With it, the Redmond giant expects to distribute its content while making it easy to identify pirated content and trace it back to its origins. What’s more, the blockchain would streamline piracy informants, making it easy for them to report fake content while remaining anonymous.
The blockchain could also provide advertisers with enough information and transparency to pinpoint where the traffic of their ads is coming from and understand whether it’s from real clicks, thus only paying for real traffic rather than bot-generated traffic.
Aside from the specific use cases, there are some benefits in blockchain that could perfectly serve the media and entertainment industry. For instance, blockchain can reduce operational costs related to advertising and overall transactions by taking mediators out of the equation. This could relieve companies from having to shoulder the processing costs associated with paying for ads and making transactions.
Blockchain is also more secure by design, which can result in improved protection of copyrighted content and intellectual property. Thus, it would make it harder for malicious actors to break into the network and steal content, especially without being noticed. This could be the end of content leaks.
Finally, the blockchain is a very private environment. In a world where many media platforms (especially social networks) track users and gather their information to later sell for marketing purposes, the ability to remain anonymous while making transactions is great. I know what you might be thinking: “That’s the end of marketing!”
Not quite. In fact, it’d be the end of shady marketing tactics based on buying private customer data without their consent. Companies that still wish to pursue ethical advertising could do so by implementing a transparent opt-in system that explains what data these companies are gathering while enticing people to sign up in exchange for a reward enforced by a smart contract.
Another Possible Future
While a blockchain-based future for the media and entertainment industry isn’t as flashy as the metaverse, it’s certainly worth considering, especially for the short term. The benefits and the potential use cases are interesting enough to help companies with their current challenges while providing them with an advantage.

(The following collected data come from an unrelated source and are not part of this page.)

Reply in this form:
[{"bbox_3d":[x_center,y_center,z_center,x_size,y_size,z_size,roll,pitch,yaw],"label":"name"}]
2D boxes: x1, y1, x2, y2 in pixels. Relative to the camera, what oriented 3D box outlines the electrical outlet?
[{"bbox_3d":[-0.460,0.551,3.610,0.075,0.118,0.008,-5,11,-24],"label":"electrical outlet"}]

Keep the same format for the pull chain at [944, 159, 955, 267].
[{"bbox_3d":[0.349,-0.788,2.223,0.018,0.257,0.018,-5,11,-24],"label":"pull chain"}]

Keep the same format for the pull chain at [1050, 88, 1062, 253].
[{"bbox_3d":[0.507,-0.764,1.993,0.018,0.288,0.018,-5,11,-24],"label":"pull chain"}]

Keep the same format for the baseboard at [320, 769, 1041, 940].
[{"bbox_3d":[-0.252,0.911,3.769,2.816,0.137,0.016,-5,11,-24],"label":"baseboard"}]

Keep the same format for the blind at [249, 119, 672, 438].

Does that mean that implementing blockchain technology is a must for media and entertainment companies? Not necessarily. There are risks and potential issues in the implementation that these companies need to consider before taking the leap. First and foremost, most of these ideas exist in the theoretical plane, so they need to be thoroughly researched and tested before being released to the public.
Additionally, moving to the blockchain means dropping many of today’s technologies and models, which implies a massive amount of time and money. That’s not all. There are other challenges, such as deciding the rules of smart contracts, the location of the nodes, and the interconnection of the different actors. To top it all off, blockchain is in a blurry spot when it comes to governmental regulations, so it remains to be seen how the sector’s efforts would fit in the larger scheme of things.
That’s why I say that blockchain might be the future of the industry. There are many things that need to be defined from different perspectives, including those of companies, content creators, advertisers, government, and even the public at large. Until the industry discusses those perspectives, blockchain will remain just another possible future.
Fortunately, the industry is taking giant steps toward modernizing its infrastructure, which would make it easier to discuss this issue. The work we did for SiriusXM to modernize their digital architecture and the projects we developed for Univision are perfect examples of how the industry is looking forward. That’s precisely what we need if we are to start setting the foundations for a future that benefits us all.